FOOTNOTES:

[1809] Passus is properly applied to a dried grape; either "quod solem diutius passa est," or more probably from pando.

[1810] Cf. Hor., i., Sat. i., 32, "Sicut parvula nam exemplo est magni formica laboris ore trahit quodcunque potest atque addit acervo quem struit, haud ignara et non incanta futuri. Quæ simul inversum contristat Aquarius annum non usquam prorepit et illis utitur ante quæsitis sapiens."

[1811] The passage in Cicero stands thus, "Si res in contentionem veniet, nimirum Themistocles est auctor adhibendus; qui cum consuleretur utrum bono viro pauperi, an minùs probato diviti, filiam collocaret: Ego vero, inquit, malo virum, qui pecuniâ egeat, quam pecuniam, quæ viro." De Off., ii., 20.

[1812] Peniculamentum is a portion of the dress hanging down like a tail; perhaps like the "liripipes" of our ancestors. "Pendent peniculamenta unum ad quodque pedule." Ennius, Annal., lib. xi., ap. Nonium.

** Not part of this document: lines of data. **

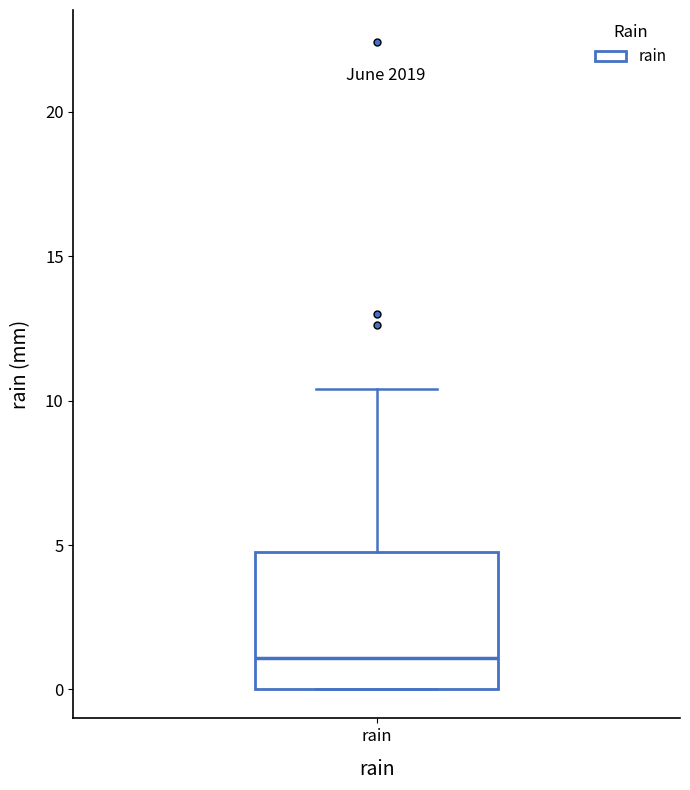

Transcribe this box plot: give where the median line is, the range the box spans, and where the two whiskers end, as read against the y-axis. The values are not printed on the chart, so give them approximately, as read against the axis.

median 1.0, box 0.0 to 5.0, whiskers 0.0 to 10.5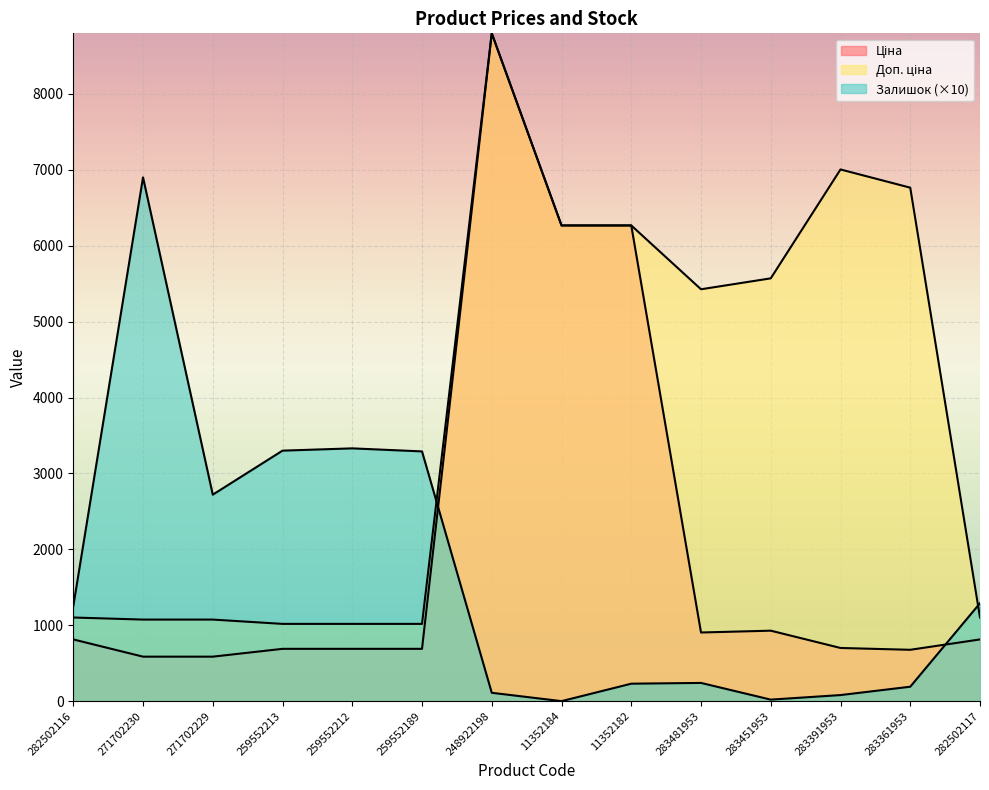

Which category has the highest value across all series?

248922198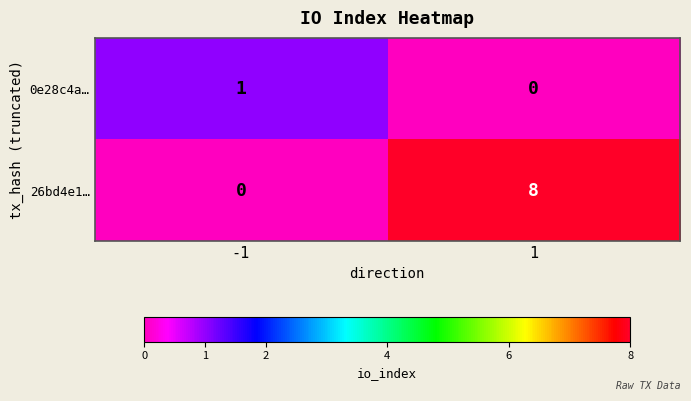

What is the average value of the 26bd4e1… series?

4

[1813] Cicero (Tusc. Qu., i., 44) quotes the passage from the Thyestes of Ennius: it is part of his imprecation against Atreus, "Ipse summis saxis fixus asperis evisceratus," etc. Vid. Enn., Frag. Bothe, p. 66, 11. Gerlach considers them to be the very words of Ennius, inserted in his Satire by Lucilius. Cicero's criticism is probably borrowed from Lucilius: it is in no measured terms: "Illa inania; non ipsa saxa magis sensu omni vacabant quam ille 'latere pendens' cui se hic cruciatum censet optare: quæ essent dura si sentiret; nulla sine sensu sunt."

[1814] Cf. Juv., i., 2, "Rauci Theseide Codri ... necdum finitus Orestes."

[1815] Gerlach supposes that Lucilius ridicules the folly of those poets who either write what is unintelligible, or whose effusions are spoiled by the indifference of the actors who personate their characters, in the same way as Horace, ii., Sat. iii., 106, "Si scalpra et formas non sutor emat."

[1816] Nonius explains cupiditas to be a milder form of cupído.